Red takes her to a large barrel of dog food. He hauls a large black nylon bag out it. It’s stuffed with cash.
“Nine million—the other million I already handed off to Joyce. My last hurrah. Stealing from the Mafia ... it’s kind of mythical, isn’t it? I always knew I’d be caught and killed. You’ll make good use of the money, won’t you?”
She stares at him in disbelief.
“You said yourself that we’d never make enough money from smoke shops and truck stops to buy the Nanih Waiya from the state of Mississippi.”
She can’t say that he’s wrong. “I once had hope,” she says. Then she walks outside and into darkness.
The car—they’re off again. The earth and air and space are rearranged for this purpose. At last they can tell the whole story, beginning with the hunger of the Hispano Osano. He looks straight into her eyes. “I’ll tell you all of it. What difference can it make now? People thought all I cared about was power.”
She nods yes.
“Sometimes you did too
, didn’t you?”
“After a while, I knew it was true,” she says.
“When Carl discovered you were stealing wire transfer reports and other documents, he told Hector.” Red continues solemnly, “The D’Amato brothers wanted you dead, but I couldn’t let that happen. I told them I’d handle you. To prove it, I made a bet. If you wore the Italian dress to work, it would mean I was in control, and Hector had to leave you alone. If not...”
She waits for her rage to return, but feels nothing. “You lost,” she says, dryly. “Look where we are now.”

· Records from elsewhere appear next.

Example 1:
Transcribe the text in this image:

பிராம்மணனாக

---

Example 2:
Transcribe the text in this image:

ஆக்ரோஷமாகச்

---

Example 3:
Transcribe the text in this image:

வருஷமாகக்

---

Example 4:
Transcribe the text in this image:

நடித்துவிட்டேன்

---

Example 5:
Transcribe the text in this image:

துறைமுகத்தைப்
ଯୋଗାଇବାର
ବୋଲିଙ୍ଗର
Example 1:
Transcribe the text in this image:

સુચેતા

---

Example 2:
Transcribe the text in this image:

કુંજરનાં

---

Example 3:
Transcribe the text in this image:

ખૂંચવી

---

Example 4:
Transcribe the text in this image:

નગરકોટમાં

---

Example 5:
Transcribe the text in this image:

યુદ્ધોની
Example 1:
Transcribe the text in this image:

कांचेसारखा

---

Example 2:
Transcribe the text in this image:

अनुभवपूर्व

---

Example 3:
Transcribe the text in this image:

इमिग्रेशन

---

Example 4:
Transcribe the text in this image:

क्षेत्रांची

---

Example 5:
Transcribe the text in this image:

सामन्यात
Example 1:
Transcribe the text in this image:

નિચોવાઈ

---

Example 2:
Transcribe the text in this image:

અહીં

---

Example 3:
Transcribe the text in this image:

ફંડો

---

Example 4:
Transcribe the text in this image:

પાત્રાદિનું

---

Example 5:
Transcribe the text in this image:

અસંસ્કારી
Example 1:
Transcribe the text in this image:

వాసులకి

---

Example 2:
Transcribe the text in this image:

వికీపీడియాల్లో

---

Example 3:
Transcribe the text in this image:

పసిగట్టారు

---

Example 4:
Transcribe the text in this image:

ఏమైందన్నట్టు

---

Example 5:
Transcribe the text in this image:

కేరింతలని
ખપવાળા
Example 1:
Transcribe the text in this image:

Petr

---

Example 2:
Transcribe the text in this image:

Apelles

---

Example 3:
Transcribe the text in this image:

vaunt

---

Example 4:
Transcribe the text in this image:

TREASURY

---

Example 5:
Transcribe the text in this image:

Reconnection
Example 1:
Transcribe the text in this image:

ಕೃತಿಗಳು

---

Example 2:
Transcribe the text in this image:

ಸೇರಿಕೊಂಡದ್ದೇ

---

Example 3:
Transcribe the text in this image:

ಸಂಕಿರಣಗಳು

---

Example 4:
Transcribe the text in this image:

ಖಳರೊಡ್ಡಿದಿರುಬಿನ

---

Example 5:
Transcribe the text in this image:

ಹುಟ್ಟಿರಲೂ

They both laugh a little too much.
Auda searches the sky through the car window. Eyes practically identical to hers stare back at them. Perhaps they’re stars, yet when she blinks, they dissolve. There is only her and Red floating on a black ribbon. She takes all this as normal, but she doesn’t know why. She can’t wait until they get to Mississippi. They’ll sleep on top of the mound at the Nanih Waiya. “The sky will be clear and bright there,” she says, “and I know we’ll at last be happy.”
“You wore the dress I gave you, after all?”

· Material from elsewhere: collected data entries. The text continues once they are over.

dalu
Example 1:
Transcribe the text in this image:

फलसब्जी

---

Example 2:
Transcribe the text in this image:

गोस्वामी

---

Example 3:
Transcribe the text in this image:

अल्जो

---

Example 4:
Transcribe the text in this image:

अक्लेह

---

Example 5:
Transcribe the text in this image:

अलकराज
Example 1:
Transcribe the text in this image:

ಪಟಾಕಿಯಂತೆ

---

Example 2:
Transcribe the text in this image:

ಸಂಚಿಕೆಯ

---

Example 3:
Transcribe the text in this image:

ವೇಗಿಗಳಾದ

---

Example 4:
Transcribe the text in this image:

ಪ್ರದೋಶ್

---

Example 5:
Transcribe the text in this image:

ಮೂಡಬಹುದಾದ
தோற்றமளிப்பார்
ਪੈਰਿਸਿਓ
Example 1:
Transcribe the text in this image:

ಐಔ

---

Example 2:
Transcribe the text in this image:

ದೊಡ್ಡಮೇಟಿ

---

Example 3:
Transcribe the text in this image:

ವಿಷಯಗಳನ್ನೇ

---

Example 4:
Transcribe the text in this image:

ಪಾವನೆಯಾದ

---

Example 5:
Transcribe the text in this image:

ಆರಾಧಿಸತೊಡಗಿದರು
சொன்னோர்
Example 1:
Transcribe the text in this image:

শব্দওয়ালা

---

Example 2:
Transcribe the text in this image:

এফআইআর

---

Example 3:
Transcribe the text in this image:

Auda scrutinizes her clothes. She’s wearing the red dress, but her high heels are splattered with dried blood.
“I put it on for you.” She laughs at the absurdity. He laughs too, the same way.

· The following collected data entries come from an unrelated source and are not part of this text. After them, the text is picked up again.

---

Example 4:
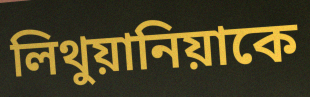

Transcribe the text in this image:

লিথুয়ানিয়াকে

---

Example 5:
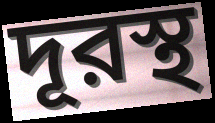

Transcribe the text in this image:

দূরস্থ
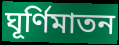
ঘূর্ণিমাতন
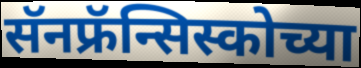
सॅनफ्रॅन्सिस्कोच्या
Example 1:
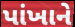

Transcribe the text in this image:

પાંખાને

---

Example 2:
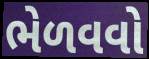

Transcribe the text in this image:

ભેળવવો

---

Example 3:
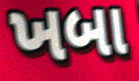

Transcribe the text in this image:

ખબા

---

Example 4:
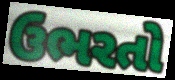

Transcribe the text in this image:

ઉભરતો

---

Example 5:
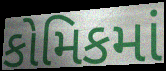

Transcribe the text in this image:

કોમિકમાં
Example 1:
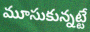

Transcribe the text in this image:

మూసుకున్నట్టే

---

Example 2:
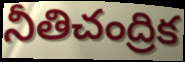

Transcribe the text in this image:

నీతిచంద్రిక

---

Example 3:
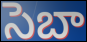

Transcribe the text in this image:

సెబా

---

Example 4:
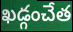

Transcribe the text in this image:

ఖడ్గంచేత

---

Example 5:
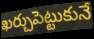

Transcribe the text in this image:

ఖర్చుపెట్టుకునే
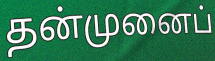
தன்முனைப்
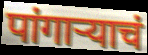
पांगाऱ्याचं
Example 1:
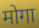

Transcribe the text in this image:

मोगा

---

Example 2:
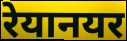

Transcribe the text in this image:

रेयानयर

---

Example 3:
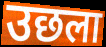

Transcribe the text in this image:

उछला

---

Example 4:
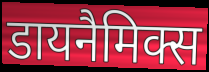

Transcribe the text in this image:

डायनैमिक्स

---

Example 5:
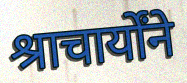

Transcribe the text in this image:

श्राचार्योंने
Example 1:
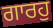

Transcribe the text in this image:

ਗਾਰਹੁ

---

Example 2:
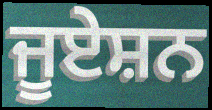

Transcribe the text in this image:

ਜੂਏਸ਼ਨ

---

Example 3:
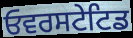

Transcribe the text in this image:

ਓਵਰਸਟੇਟਿਡ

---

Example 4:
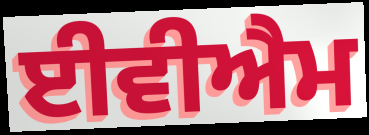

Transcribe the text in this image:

ਈਵੀਐਮ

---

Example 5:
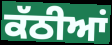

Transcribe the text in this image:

ਕੱਠੀਆਂ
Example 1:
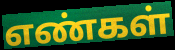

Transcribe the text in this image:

எண்கள்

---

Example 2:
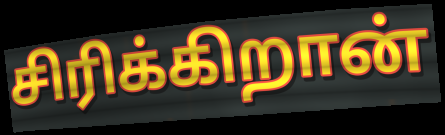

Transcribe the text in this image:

சிரிக்கிறான்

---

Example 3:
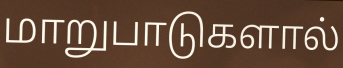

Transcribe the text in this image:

மாறுபாடுகளால்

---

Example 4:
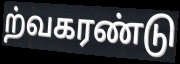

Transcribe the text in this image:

ற்வகரண்டு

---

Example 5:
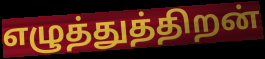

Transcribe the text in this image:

எழுத்துத்திறன்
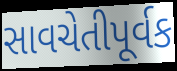
સાવચેતીપૂર્વક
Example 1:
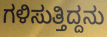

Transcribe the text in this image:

ಗಳಿಸುತ್ತಿದ್ದನು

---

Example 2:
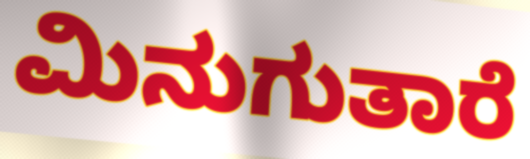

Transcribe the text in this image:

ಮಿನುಗುತಾರೆ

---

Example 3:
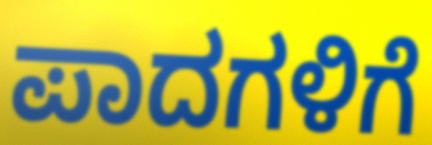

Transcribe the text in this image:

ಪಾದಗಳಿಗೆ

“Still, the dress really suits you,” he says. “It’s amazing how good you look in it—it’s as though it was made for you.”
“Where’s your Harvard tie, the one you always wear? What’s happened to it?”
Red laughs again. “I don’t know about the tie. I seem to have lost it along with everything else.”
Now they’re both in hysterics looking around in the car for his things.
They stop laughing abruptly when they see the large black nylon bag in the backseat of the car full of blood money. The mood becomes sad, and they both know the truth of what has happened. The tribe split, land all burned up, her body violated like the land, his shot clean through. And who could forget the blood revenge that began in 1747?